Mais de 200 policiais civis participaram da ação na quinta-feira passada e cumpriram mandados contra 16 suspeitos de integrar o esquema. A operação também fez buscas em seis corretoras de consórcios ligadas à quadrilha.
— Os PMs tinham plena consciência que eles eram estelionatários. Existem inúmeras ocorrências policiais, que são acessíveis também pelos PMs, que poderiam ser consultadas por eles, em que contra a pessoa que eles estavam protegendo existiam inúmeras ocorrências policiais de golpes de estelionato — disse o delegado Marcelo Batista Clerici, que liderou a investigação.

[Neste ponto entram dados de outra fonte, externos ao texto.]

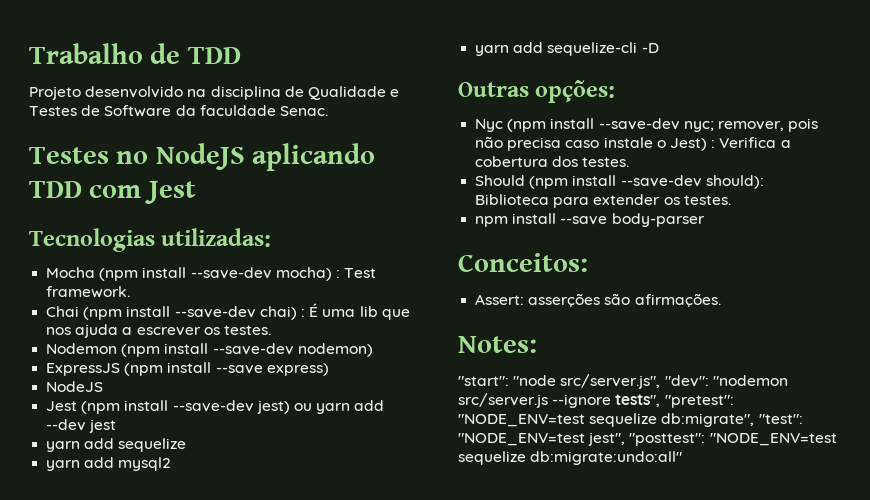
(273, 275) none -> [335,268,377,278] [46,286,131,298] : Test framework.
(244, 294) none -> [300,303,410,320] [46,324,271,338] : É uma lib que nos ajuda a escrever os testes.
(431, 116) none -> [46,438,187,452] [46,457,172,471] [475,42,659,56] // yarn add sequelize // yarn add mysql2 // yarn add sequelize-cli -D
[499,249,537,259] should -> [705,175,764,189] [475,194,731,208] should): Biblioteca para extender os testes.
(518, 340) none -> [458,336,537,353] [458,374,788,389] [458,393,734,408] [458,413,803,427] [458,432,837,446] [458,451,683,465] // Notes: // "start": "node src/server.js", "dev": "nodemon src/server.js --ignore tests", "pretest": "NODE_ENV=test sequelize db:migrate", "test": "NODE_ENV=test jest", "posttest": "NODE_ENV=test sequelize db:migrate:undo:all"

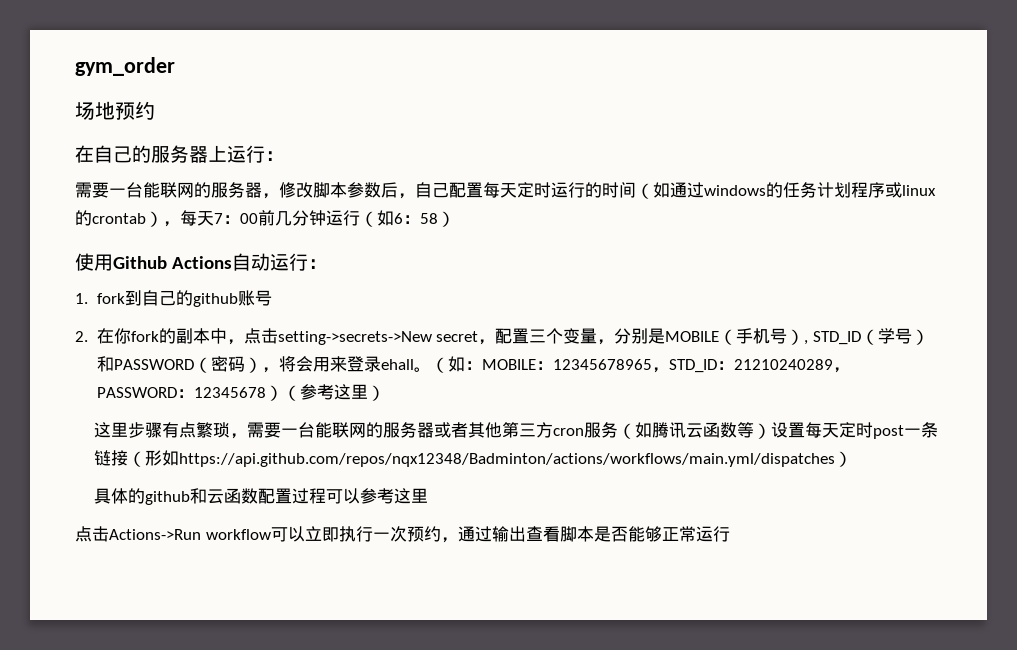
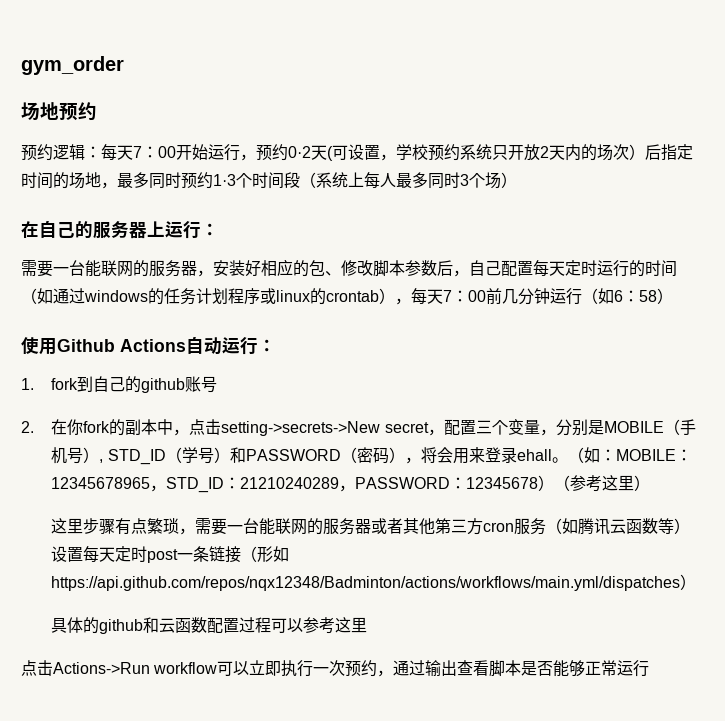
(155, 110) none -> [21,144,693,161] [21,172,517,189] // 预约逻辑：每天7：00开始运行，预约0·2天(可设置，学校预约系统只开放2天内的场次）后指定时间的场地，最多同时预约1·3个时间段（系统上每人最多同时3个场）
(279, 196) none -> [213,259,341,277] 安装好相应的包、

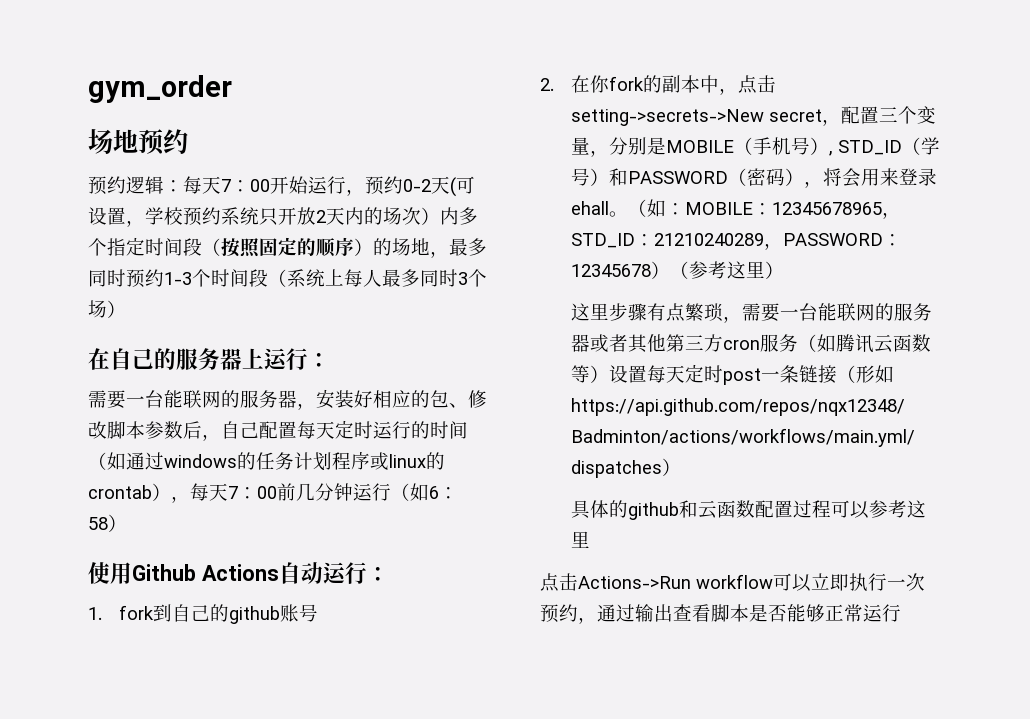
[288,146,311,158] 0·2 -> [403,179,431,192] 0-2
[645,144,661,160] 后 -> [440,207,478,225] [88,238,107,256] 内多个
(53, 180) none -> [183,237,373,258] 段（按照固定的顺序）
[213,174,236,186] 1·3 -> [164,272,192,285] 1-3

Segundo a Polícia Civil, os investigados buscavam comerciantes e agricultores oferecendo cartas de crédito que já diziam estar contempladas. As vítimas depositavam cerca de 10% do valor combinado para ter acesso ao benefício e só depois descobriam que a contemplação era falsa, perdendo todo o dinheiro.
Uma produtora rural, que preferiu não se identificar, procurava uma carta de crédito para quitar dívidas após enfrentar períodos de estiagem e enchentes. Ela buscava uma alternativa com juros mais baixos.
— São três secas e uma enchente gigantesca. O produtor rural tá sem acesso a crédito nos bancos hoje, em função de toda essa questão. Então a dificuldade redobrou — contou a vítima do golpe.
Primeiro, ela depositou R$ 1 milhão. Depois, sofreu um novo golpe: R$ 400 mil a título de um suposto lance, e perdeu tudo. Para suportar o prejuízo, está tendo que vender o patrimônio.
— Coloquei caminhão, apartamento em Porto Alegre à venda, imóveis — lamentou.
Roteiro da fraude

Segundo a polícia, havia uma espécie de roteiro da fraude. Uma das suspeitas orientava os outros integrantes da quadrilha sobre como enganar as vítimas.
— É ligação, aí tu pode socar (sic): "liberada, a carta sai em 30 dias". Por telefone tu pode falar, agora o WhatsApp não, porque é prova, né? — diz a golpista em áudio obtido durante a investigação da Polícia Civil.
— Todas as vítimas que nos procuraram relatam o mesmo ponto. Eles eram muito bons de lábia, vinham até a propriedade da pessoa, faziam contato direto. Eles utilizavam carros de luxo, eram bem vestidos, convidavam a vítima para ir até Passo Fundo visitar a sua empresa, mostrando credibilidade — esclareceu o delegado Marcelo Batista Clerici.
Com o dinheiro roubado das vítimas, os golpistas compravam diversos bens milionários e faziam viagens internacionais, de acordo com a investigação. Na operação, foram apreendidos 37 carros de luxo e bloqueados imóveis e dinheiro.
O que diz a BM
Por meio de nota, a Corregedoria da Brigada Militar disse que a corporação colaborou durante todas as etapas da investigação e no cumprimento dos alvarás judiciais.
"Dois deles (policiais militares) já estavam afastados da atividade operacional, em razão de ações internas previamente adotadas, resultantes de procedimentos investigatórios e de Conselho de Disciplina instaurado pela Instituição. A Brigada Militar reafirma que não tolera desvios de conduta e atua de forma rigorosa para proteger seus valores centenários", reiterou a instituição em nota.